Segment Start: DATA SUPPLIED
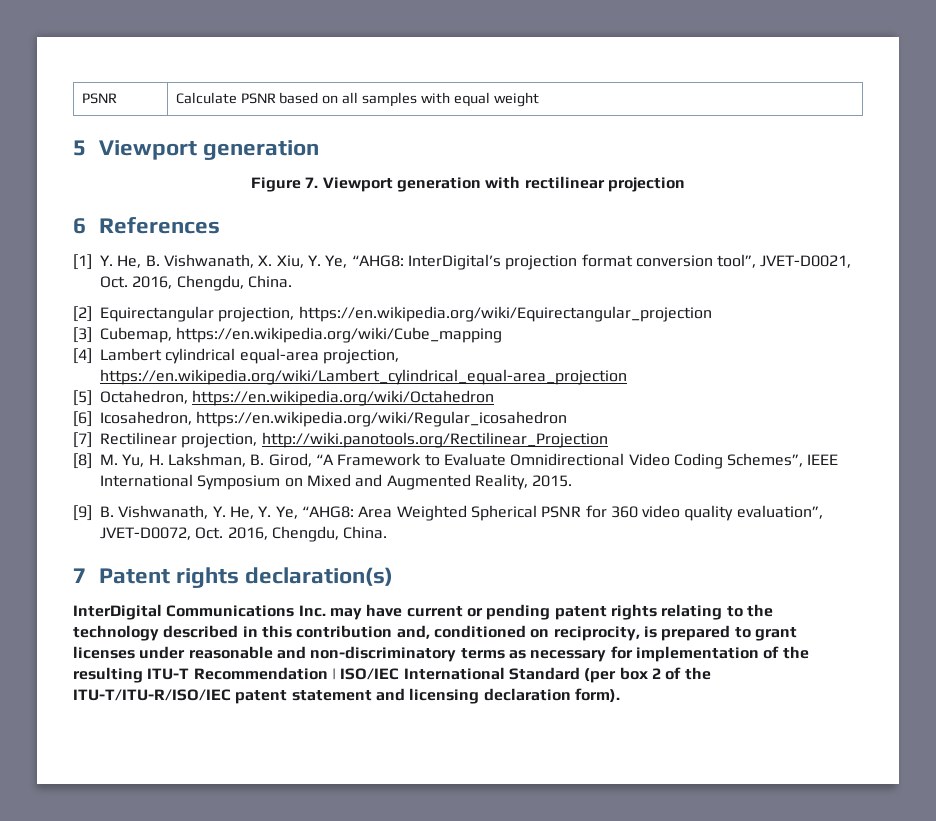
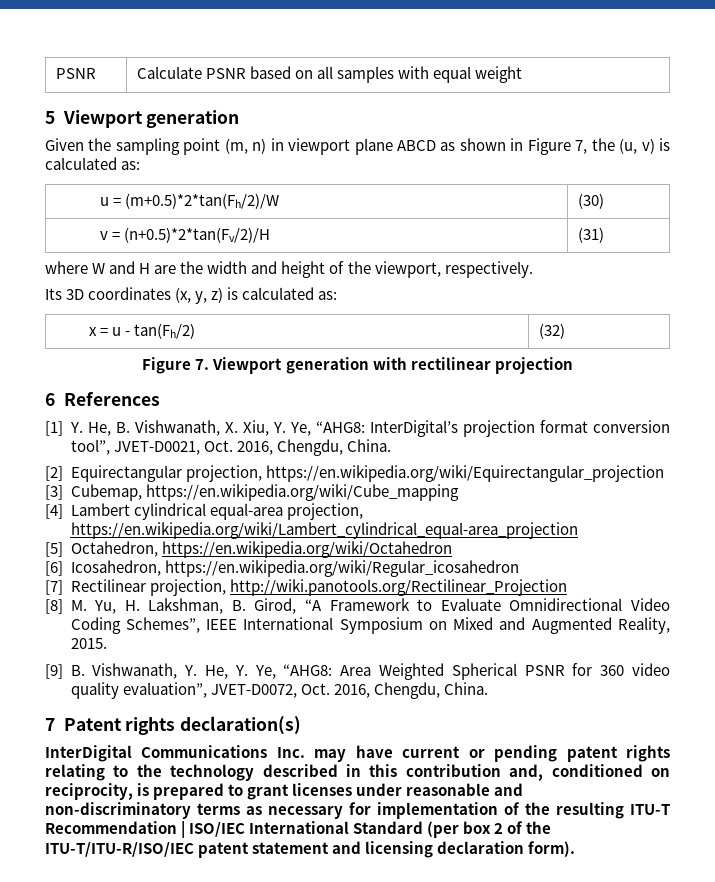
(319, 150) none -> [45,138,671,155] [45,157,141,170] [100,193,280,209] [577,193,604,209] [100,227,271,243] [577,227,604,243] [45,261,533,278] [45,287,338,304] [89,323,196,339] [538,323,565,339] // Given the sampling point (m, n) in viewport plane ABCD as shown in Figure 7, the (u, v) is calculated as: // u = (m+0.5)*2*tan(Fh/2)/W | (30) // v = (n+0.5)*2*tan(Fv/2)/H | (31) // where W and H are the width and height of the viewport, respectively. // Its 3D coordinates (x, y, z) is calculated as: // x = u - tan(Fh/2) | (32)

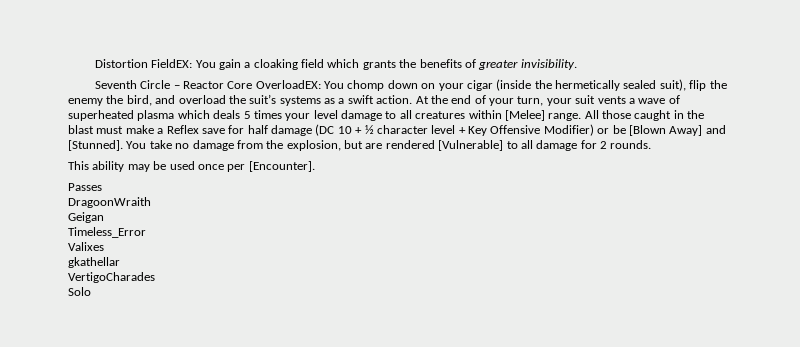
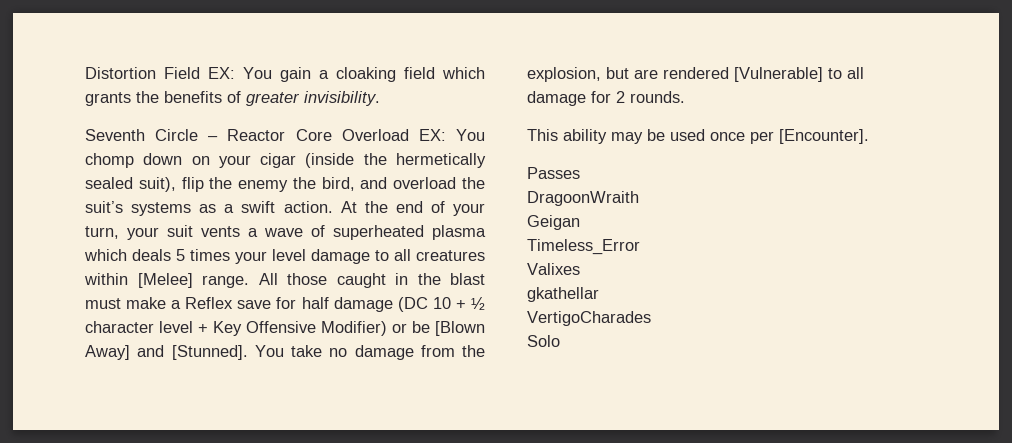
[151,59,193,68] FieldEX: -> [164,67,235,79] Field EX:
[255,80,321,89] OverloadEX: -> [341,129,446,141] Overload EX:

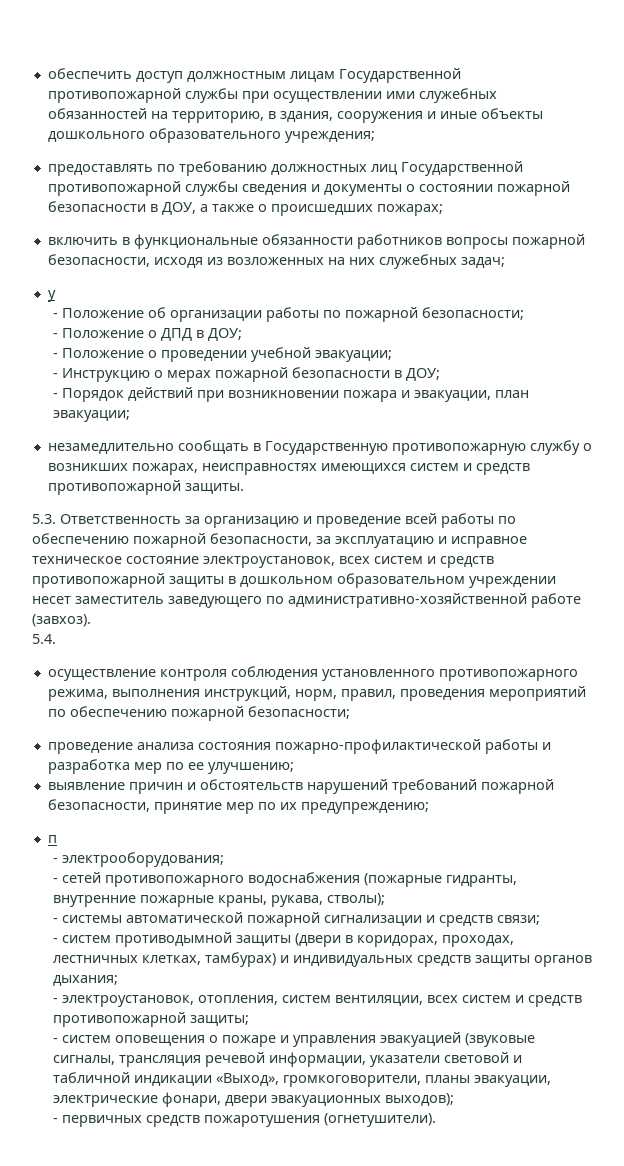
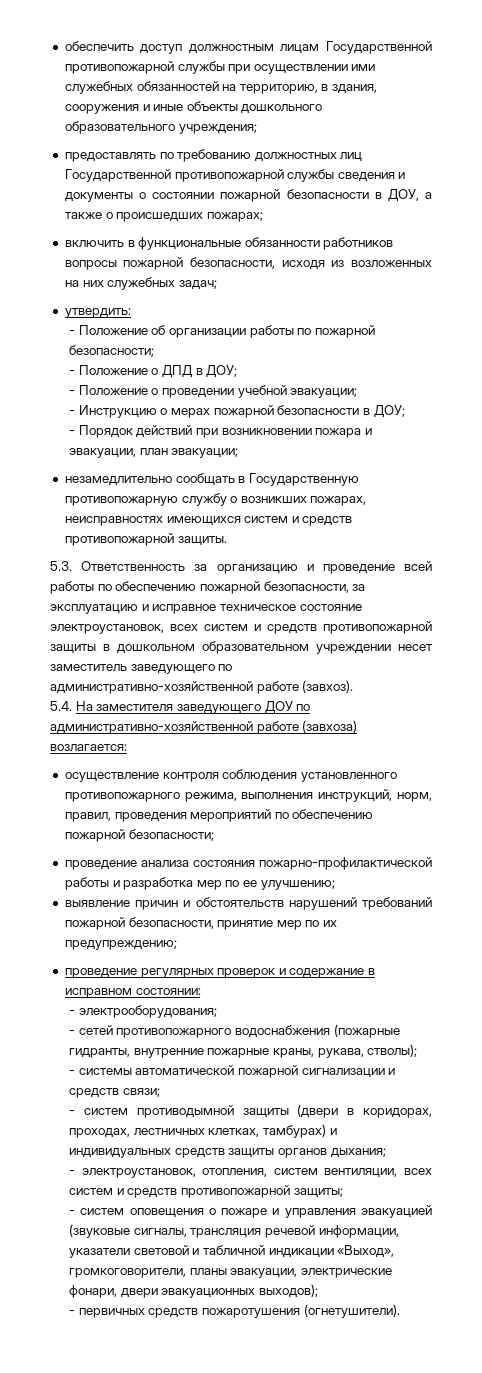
[47,290,56,302] у -> [64,308,131,318] утвердить:
(56, 639) none -> [75,701,311,714] [50,720,358,734] [50,744,127,751] На заместителя заведующего ДОУ по административно-хозяйственной работе (завхоза) возлагается:
[47,835,57,843] п -> [64,968,376,978] [64,988,201,998] проведение регулярных проверок и содержание в исправном состоянии:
Segment End: DATA SUPPLIED
** TASK TO CARRY OUT **
Above are the records; repeat them exactly, omitting every picture.

** RESULT OF THIS EXERCISE **
(319, 150) none -> [45,138,671,155] [45,157,141,170] [100,193,280,209] [577,193,604,209] [100,227,271,243] [577,227,604,243] [45,261,533,278] [45,287,338,304] [89,323,196,339] [538,323,565,339] // Given the sampling point (m, n) in viewport plane ABCD as shown in Figure 7, the (u, v) is calculated as: // u = (m+0.5)*2*tan(Fh/2)/W | (30) // v = (n+0.5)*2*tan(Fv/2)/H | (31) // where W and H are the width and height of the viewport, respectively. // Its 3D coordinates (x, y, z) is calculated as: // x = u - tan(Fh/2) | (32)

[151,59,193,68] FieldEX: -> [164,67,235,79] Field EX:
[255,80,321,89] OverloadEX: -> [341,129,446,141] Overload EX:

[47,290,56,302] у -> [64,308,131,318] утвердить:
(56, 639) none -> [75,701,311,714] [50,720,358,734] [50,744,127,751] На заместителя заведующего ДОУ по административно-хозяйственной работе (завхоза) возлагается:
[47,835,57,843] п -> [64,968,376,978] [64,988,201,998] проведение регулярных проверок и содержание в исправном состоянии:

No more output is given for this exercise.